Wednesday, March 6, 2013

Too many thoughts for FB, part ii

Too many thoughts for facebook.

1)  Gotta love Texas.  Some Congressman submitted an amendment to the continuing resolution that says that the government cannot fund Obama's golf until the White House begins giving tours again.  Right on.  Have you ever looked into what it takes to get a tour of the White House?  I am fairly certain you cannot just show up.  I think you have to contact one of your Congressmen and they send you the tickets for a specific time and date.  All of those people who planned tours as part of Spring Break trips to the Capitol will  be out of luck.  This leads to the next comment:

2) The sequestration effects have been planned to be as visible as possible, as painful to every day Americans as possible, and to look as little like Obama's fault as possible.  What kind of President and elected officials do this?  Our's apparently.  TSA employees receive more in one year for uniform allowances than a Marine gets in his entire career.  We couldn't cut that amount down to prevent a furlough somewhere?  Anyways, I am completely in favor of the sequestration happening.  And I hope it bites Obama in the butt.

3) The week before Finley arrived I felt amazing.  I was ready to be done giving myself shots of insulin.  I was ready to eat whatever I wanted for two days (that has stretched into 3 weeks, with probably only 1/2 of my meals being clean eating).  I was ready to meet this baby girl.  At that point, though, I realized that I was in such a great place, and that I was fixing to ruin it.  I felt great, I had energy, I had time, I could come and go whenever I pleased (thanks to kids in school and two great girls to babysit whenever I need), and I had this amazing pregnancy super power of being able to sleep anytime, anywhere.  And now I have kid projects, carpools, kid tests, teacher conferences, MCAS prep, Audrey now has 40 min of homework 5 nights a week, dance competitions, and doing this all with a baby who wants to eat every 2 hours around the clock.  I did make dinner last night.  And I have my lunch planned for today.  But I seriously don't have the time or energy to make myself breakfast ever.  I am reminded of where my bad eating habits have come from: years of no sleep.

4)  That said, Finley is the sweetest, most beautiful baby I have seen in almost seven years.  (Well, maybe I have seen a cute baby or two since Audrey was born.  Likely they are related to me.)  I love to sit and hold her.  I love to watch her make faces in her sleep.  I love to take pictures of her.  I love to watch her sisters and brother hold her and interact with her.  Zach has recently been saying, "Didn't you just feed her?" (Yes.
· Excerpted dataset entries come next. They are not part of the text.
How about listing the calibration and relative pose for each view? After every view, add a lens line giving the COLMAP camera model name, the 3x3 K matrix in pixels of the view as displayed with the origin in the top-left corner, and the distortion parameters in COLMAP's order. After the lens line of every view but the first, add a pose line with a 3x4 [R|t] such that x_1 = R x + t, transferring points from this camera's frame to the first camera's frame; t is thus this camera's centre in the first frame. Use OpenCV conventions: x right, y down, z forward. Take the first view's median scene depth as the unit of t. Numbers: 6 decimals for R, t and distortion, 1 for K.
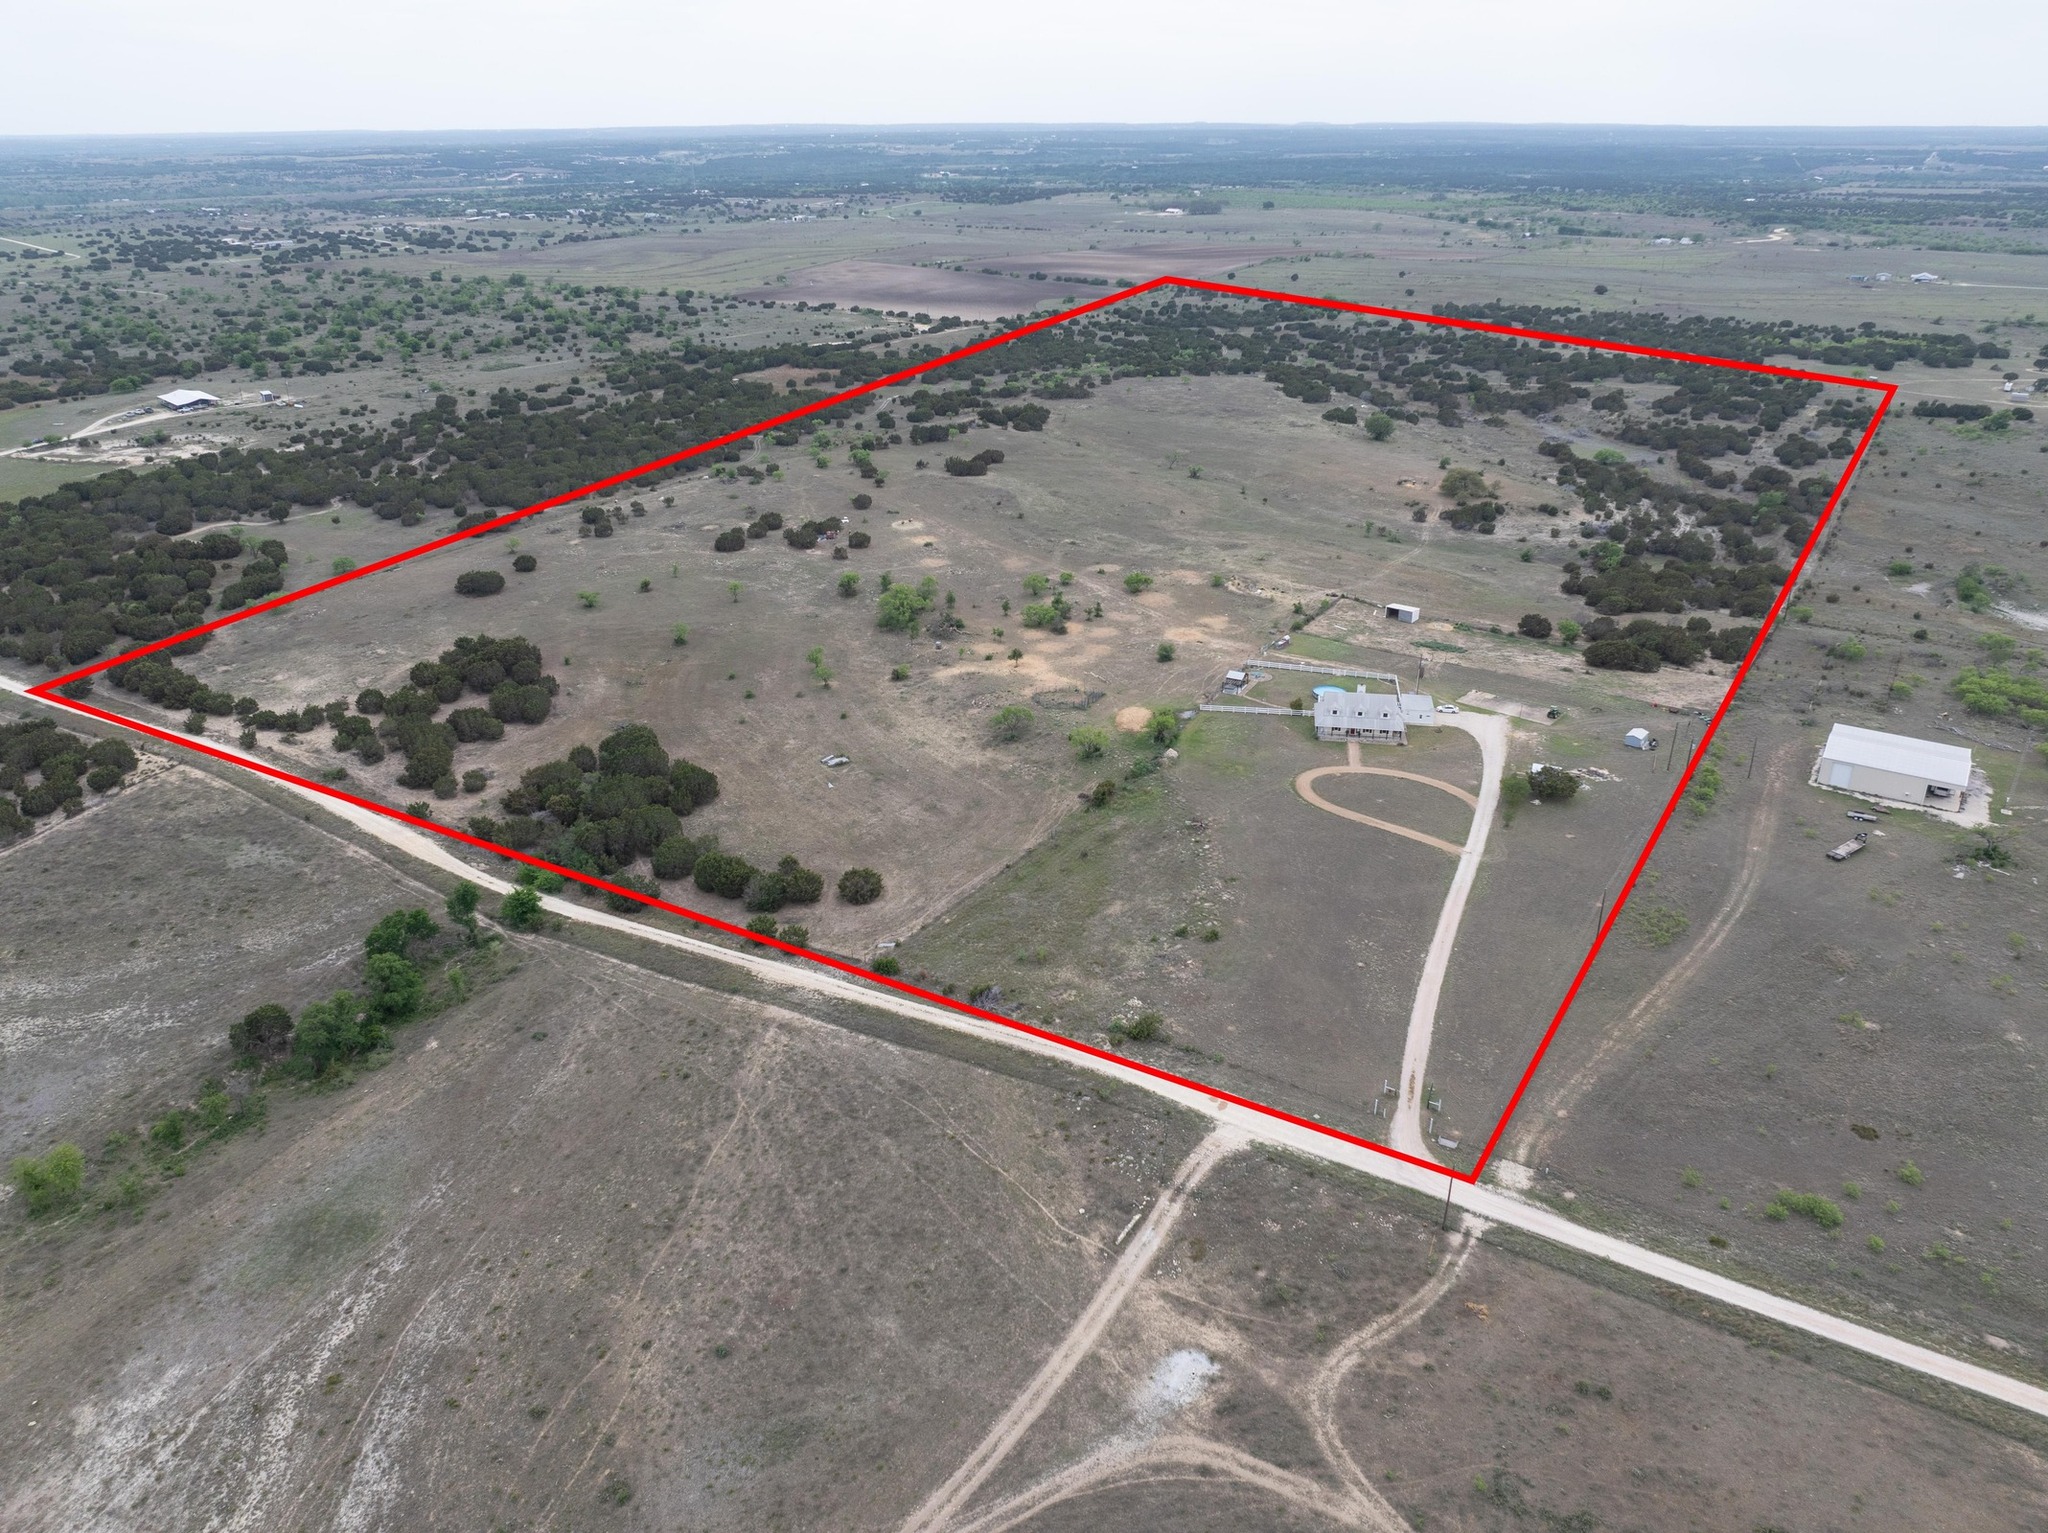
lens RADIAL K [[1490.9, 0, 1048.7], [0, 1490.9, 769.1], [0, 0, 1]] dist [-0.049875, 0.016161]
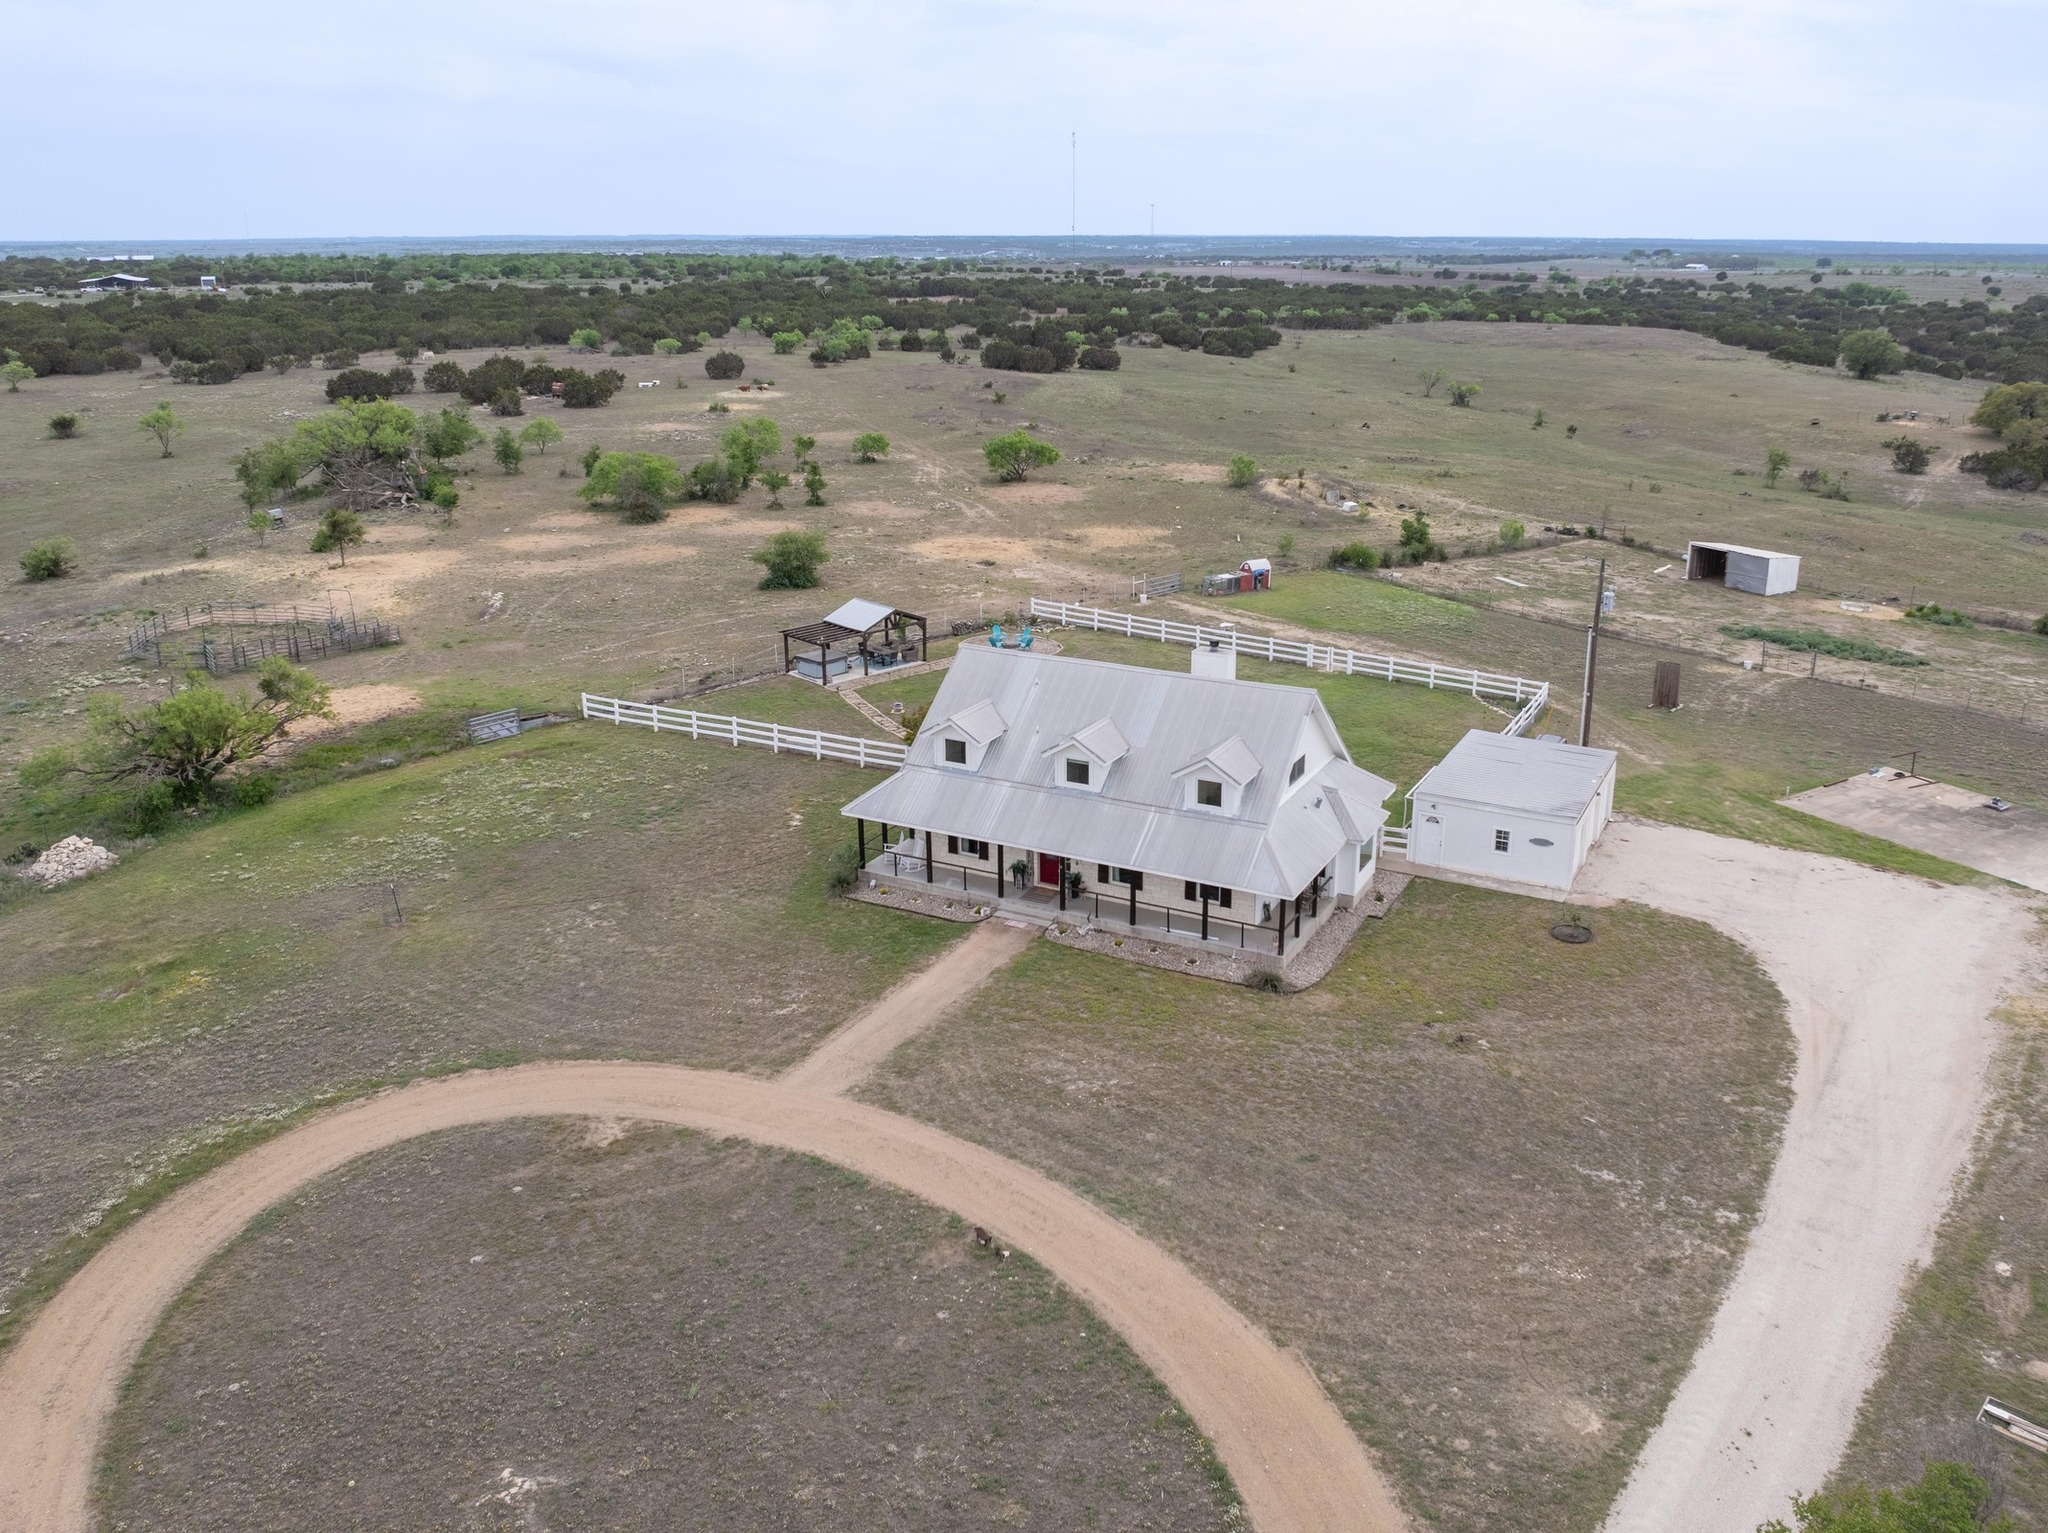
lens RADIAL K [[1490.9, 0, 1048.7], [0, 1490.9, 769.1], [0, 0, 1]] dist [-0.049875, 0.016161]
pose [[0.937941, 0.097662, -0.332758, 0.200913], [-0.125288, 0.990147, -0.062549, -0.019913], [0.323371, 0.100358, 0.940935, 0.626757]]
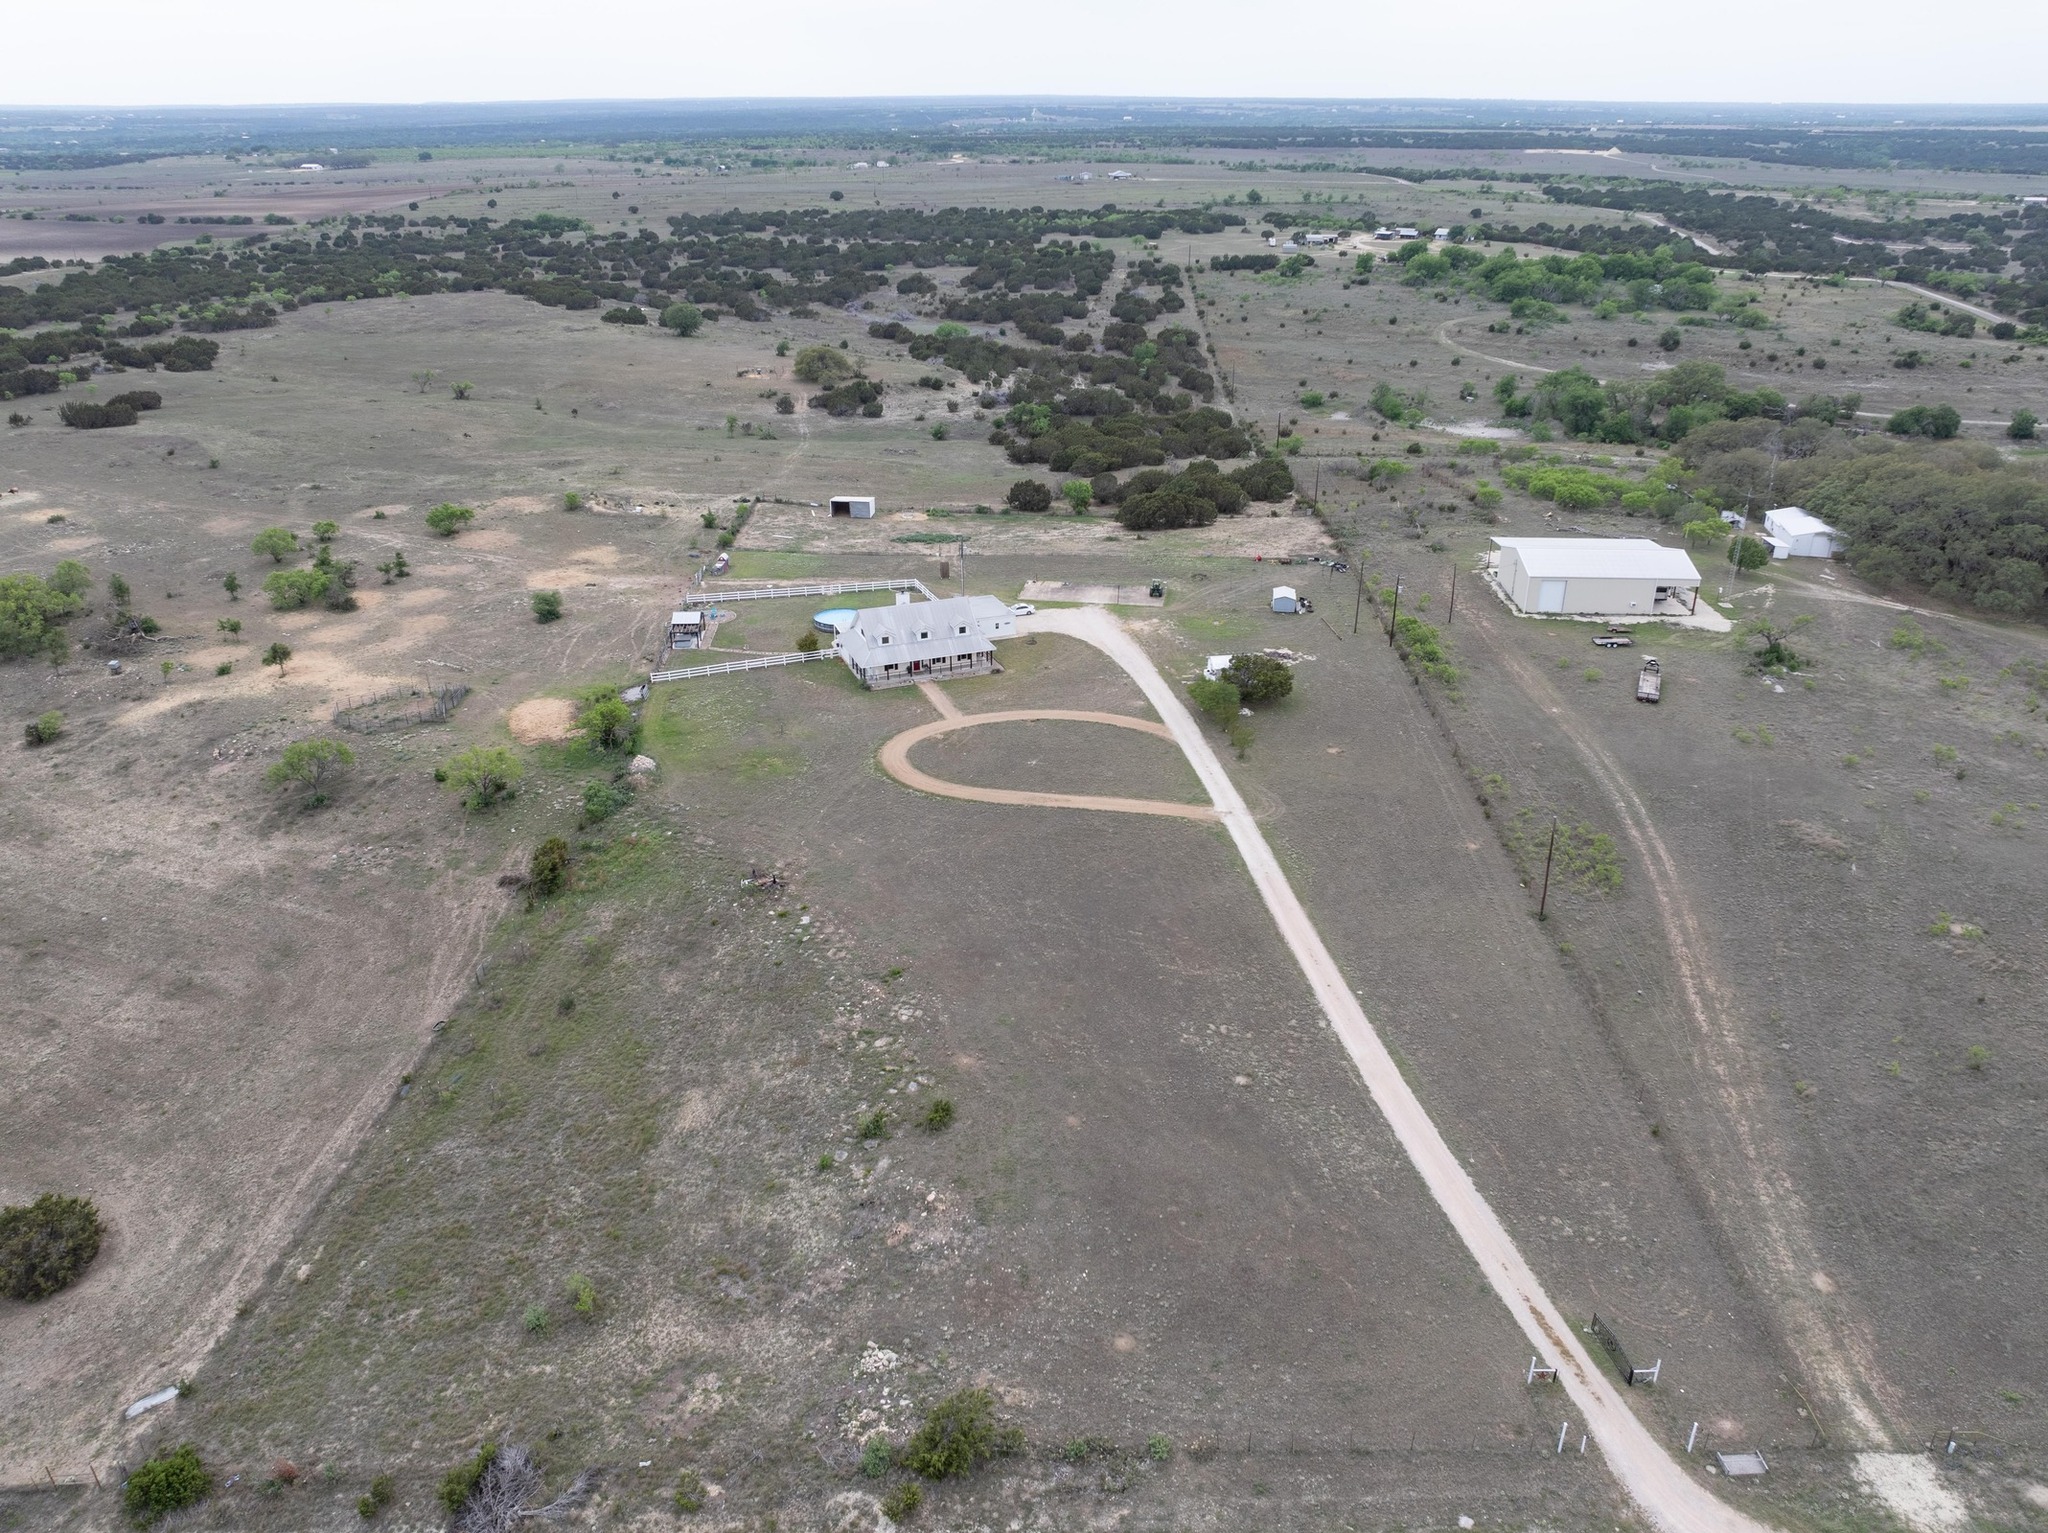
lens RADIAL K [[1490.9, 0, 1048.7], [0, 1490.9, 769.1], [0, 0, 1]] dist [-0.049875, 0.016161]
pose [[0.864192, -0.216114, 0.454386, -0.026818], [0.211542, 0.975426, 0.061600, -0.007743], [-0.456533, 0.042887, 0.888672, 0.330481]]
Yes I did.)  I love how Audrey says that not every time Finely cries does she want to be fed because sometimes she is just being dramatic.  I love when my older girls hold her when she starts fussing-it buys me a few more minutes to finish whatever it is that I was doing.  I love Finley's newborn cry.  She gets so mad.  She might think that she is going to starve.  That maybe her stomach might be exploding because an empty stomach doesn't feel good.  In reality, though, Finley has a very soft newborn cry.  That I hear right now.  Off to find the Fin-a-droid 3000, as Zach calls her.